WORK TO COMPLETE:
(a) Duplicate the passage of the natural scents thread between "Is there any" and "my own heart.", inclusive.
(b) According to the natural scents thread, which products has Sirona71 already made and sold?
(c) Resume the natural scents thread from its last sentence and extend the reply from surf girl.

# Natural Scents



## Sirona71 (Apr 12, 2009)

Other than Essential Oils, are there any other 'natural' scents you can use for your soaps? I'm one of them tree hugging, ghetto herb garden (only ghetto because it's on my porch lol), organic, au naturale type of gal. 

I'm brand new to soap making, but I've made and sold other things (like bath oils, salts, etc) I have a bunch of essential oils, but it really pains me to think of dumping my drop-at-a-time, expensive essential oil into a pot of lye, LOL. Especially not knowing the outcome of both the fragrance or the properties of the EO.

Fragrance oils to me is out of the question.

Is there any other way to scent soap? Or is the EO and FO the only way to go?

Thanks
Kim


----------



## surf girl (Apr 12, 2009)

Yer a girl after my own heart.

GIVEN INFORMATION:
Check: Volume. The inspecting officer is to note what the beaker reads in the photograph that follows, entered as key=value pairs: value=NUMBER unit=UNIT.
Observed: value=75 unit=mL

ANSWER LIST:
(a)
Is there any other way to scent soap? Or is the EO and FO the only way to go?

Thanks
Kim


----------



## surf girl (Apr 12, 2009)

Yer a girl after my own heart.

(b) Bath oils and salts, among other things.

(c)
It's pretty hard, in my limited experience, to make soap smell with either potency or longevity with "natural scents."  I can get soap to have a scent, but it doesn't last very long, and it's pretty mild to begin with.

Things I have tried that have had reasonable scent:
- infusing olive oil with herbs (mainly lavender and rosemary)
- infusing olive oil with cedar "leaves"
- soaping with cucumber as the liquid
- soaping with pureed red pepper as the liquid
- adding cocoa powder and baker's chocolate
- using pureed carrot and buttermilk as the liquid (smells somewhat nutty)
- warming/very lightly sauteeing ginger in olive oil, and using ginger "tea" as the liquid (very, very mild scent, hardly noticeable as ginger, but different from unscented soap)

Apparently, soaping with beer also gives a nutty smell, but when I soaped with beer I also used cinnamon leaf EO, so I can't really comment on the beer scent.  I soaped with wine as the liquid and used lavender EO; the resultant soap smelled like, maybe, grape.  Something not-quite-lavender, anyway, and not wine either.

I wouldn't be surprised if one could get a longer-lasting herbal scent by infusing, re-infusing, re-infusing, etc.  My doubly-infused oil had a stronger scent than my single-infused oil.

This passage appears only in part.